● EXTRACTED DATA
++++++++++++++++++++

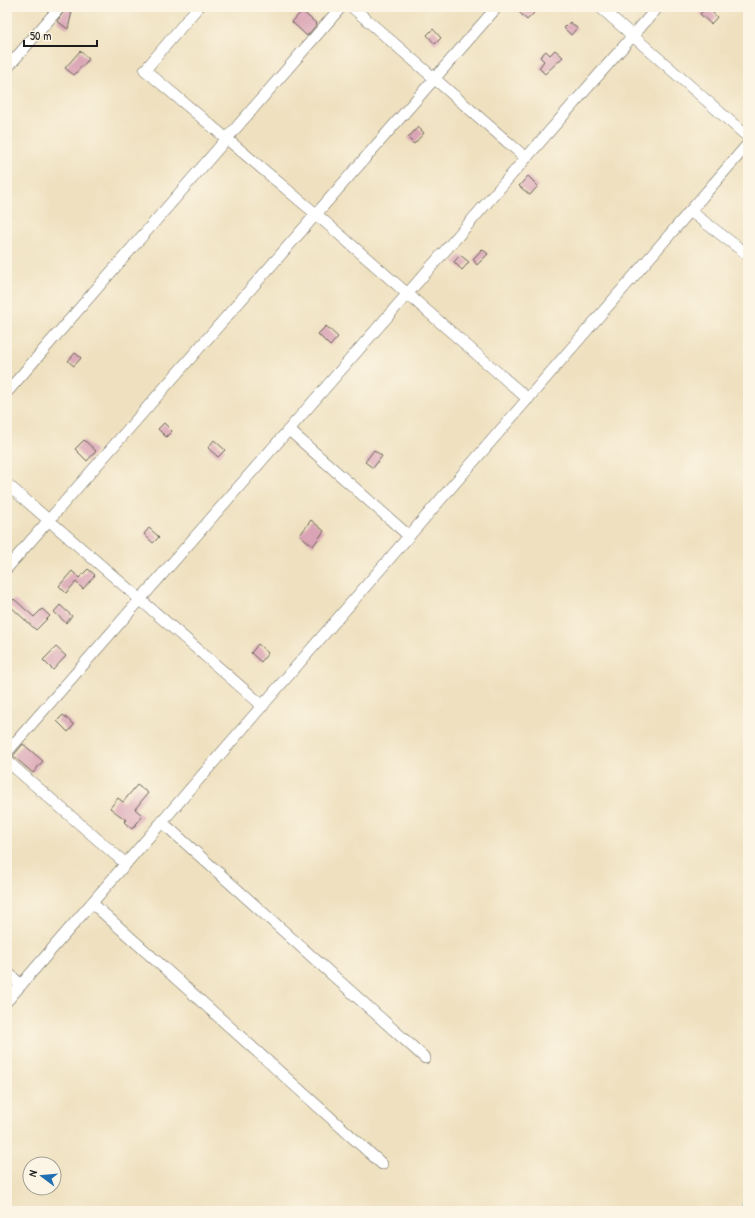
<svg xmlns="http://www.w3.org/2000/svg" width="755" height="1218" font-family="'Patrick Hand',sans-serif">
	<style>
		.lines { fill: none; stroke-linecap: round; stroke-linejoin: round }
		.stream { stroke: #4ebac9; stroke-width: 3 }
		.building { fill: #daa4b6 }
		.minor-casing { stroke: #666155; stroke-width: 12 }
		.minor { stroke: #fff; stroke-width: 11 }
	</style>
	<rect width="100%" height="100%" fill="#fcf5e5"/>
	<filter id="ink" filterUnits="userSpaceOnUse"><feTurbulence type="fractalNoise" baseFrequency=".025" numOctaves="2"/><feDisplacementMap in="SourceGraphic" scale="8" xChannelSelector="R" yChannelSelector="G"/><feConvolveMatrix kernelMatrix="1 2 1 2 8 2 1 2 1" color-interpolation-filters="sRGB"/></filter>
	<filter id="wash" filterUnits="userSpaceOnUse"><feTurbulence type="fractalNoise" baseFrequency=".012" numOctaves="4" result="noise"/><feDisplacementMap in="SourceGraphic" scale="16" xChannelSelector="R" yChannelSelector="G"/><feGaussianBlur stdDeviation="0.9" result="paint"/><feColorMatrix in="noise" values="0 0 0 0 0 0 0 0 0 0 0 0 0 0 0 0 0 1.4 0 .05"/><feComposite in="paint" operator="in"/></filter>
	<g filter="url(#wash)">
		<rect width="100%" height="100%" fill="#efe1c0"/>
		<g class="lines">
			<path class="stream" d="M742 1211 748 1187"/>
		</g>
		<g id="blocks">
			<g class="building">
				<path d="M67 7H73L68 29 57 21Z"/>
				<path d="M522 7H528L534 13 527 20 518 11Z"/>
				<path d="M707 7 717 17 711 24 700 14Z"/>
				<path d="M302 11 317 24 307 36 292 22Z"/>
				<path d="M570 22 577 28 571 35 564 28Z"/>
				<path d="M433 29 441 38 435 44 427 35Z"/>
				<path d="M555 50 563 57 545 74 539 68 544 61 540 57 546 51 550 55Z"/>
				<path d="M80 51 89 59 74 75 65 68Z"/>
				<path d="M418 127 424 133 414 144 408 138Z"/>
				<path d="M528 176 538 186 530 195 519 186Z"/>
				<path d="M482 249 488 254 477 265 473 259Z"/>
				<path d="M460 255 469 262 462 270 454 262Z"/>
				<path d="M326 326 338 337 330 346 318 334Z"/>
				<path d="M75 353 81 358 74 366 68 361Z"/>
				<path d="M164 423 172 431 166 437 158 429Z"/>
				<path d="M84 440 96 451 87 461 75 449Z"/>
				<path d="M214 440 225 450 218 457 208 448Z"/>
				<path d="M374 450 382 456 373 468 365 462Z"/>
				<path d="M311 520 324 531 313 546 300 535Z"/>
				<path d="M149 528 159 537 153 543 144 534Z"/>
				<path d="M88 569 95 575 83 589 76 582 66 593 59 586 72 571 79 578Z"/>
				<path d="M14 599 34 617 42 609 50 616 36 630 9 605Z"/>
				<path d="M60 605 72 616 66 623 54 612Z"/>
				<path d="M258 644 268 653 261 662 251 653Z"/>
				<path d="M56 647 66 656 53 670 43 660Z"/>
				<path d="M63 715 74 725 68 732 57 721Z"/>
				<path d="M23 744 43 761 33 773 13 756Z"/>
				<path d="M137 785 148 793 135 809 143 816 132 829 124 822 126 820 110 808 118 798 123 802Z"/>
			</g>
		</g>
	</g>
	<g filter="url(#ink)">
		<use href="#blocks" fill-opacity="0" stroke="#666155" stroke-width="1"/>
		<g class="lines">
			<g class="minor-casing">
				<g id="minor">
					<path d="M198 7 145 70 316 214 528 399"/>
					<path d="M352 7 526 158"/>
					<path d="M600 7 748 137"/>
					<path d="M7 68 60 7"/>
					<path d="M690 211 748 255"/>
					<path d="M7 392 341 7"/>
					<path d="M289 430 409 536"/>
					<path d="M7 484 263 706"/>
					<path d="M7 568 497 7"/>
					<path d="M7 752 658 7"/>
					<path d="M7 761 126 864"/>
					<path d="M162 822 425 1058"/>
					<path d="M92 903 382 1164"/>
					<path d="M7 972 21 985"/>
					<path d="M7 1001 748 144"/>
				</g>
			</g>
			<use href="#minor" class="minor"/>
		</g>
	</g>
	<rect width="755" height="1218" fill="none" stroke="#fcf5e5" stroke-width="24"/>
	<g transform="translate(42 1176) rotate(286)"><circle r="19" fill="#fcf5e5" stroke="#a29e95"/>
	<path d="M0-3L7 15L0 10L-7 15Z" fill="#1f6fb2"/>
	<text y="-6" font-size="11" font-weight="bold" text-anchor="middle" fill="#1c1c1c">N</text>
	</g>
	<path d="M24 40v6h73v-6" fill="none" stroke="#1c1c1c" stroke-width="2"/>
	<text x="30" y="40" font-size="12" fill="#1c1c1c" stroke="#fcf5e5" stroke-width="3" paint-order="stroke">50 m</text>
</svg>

++++++++++++++++++++

● DIRECTIONS
Copy each line above that contains the word "feTurbulence".

● PROBLEM SOLUTION
	<filter id="ink" filterUnits="userSpaceOnUse"><feTurbulence type="fractalNoise" baseFrequency=".025" numOctaves="2"/><feDisplacementMap in="SourceGraphic" scale="8" xChannelSelector="R" yChannelSelector="G"/><feConvolveMatrix kernelMatrix="1 2 1 2 8 2 1 2 1" color-interpolation-filters="sRGB"/></filter>
	<filter id="wash" filterUnits="userSpaceOnUse"><feTurbulence type="fractalNoise" baseFrequency=".012" numOctaves="4" result="noise"/><feDisplacementMap in="SourceGraphic" scale="16" xChannelSelector="R" yChannelSelector="G"/><feGaussianBlur stdDeviation="0.9" result="paint"/><feColorMatrix in="noise" values="0 0 0 0 0 0 0 0 0 0 0 0 0 0 0 0 0 1.4 0 .05"/><feComposite in="paint" operator="in"/></filter>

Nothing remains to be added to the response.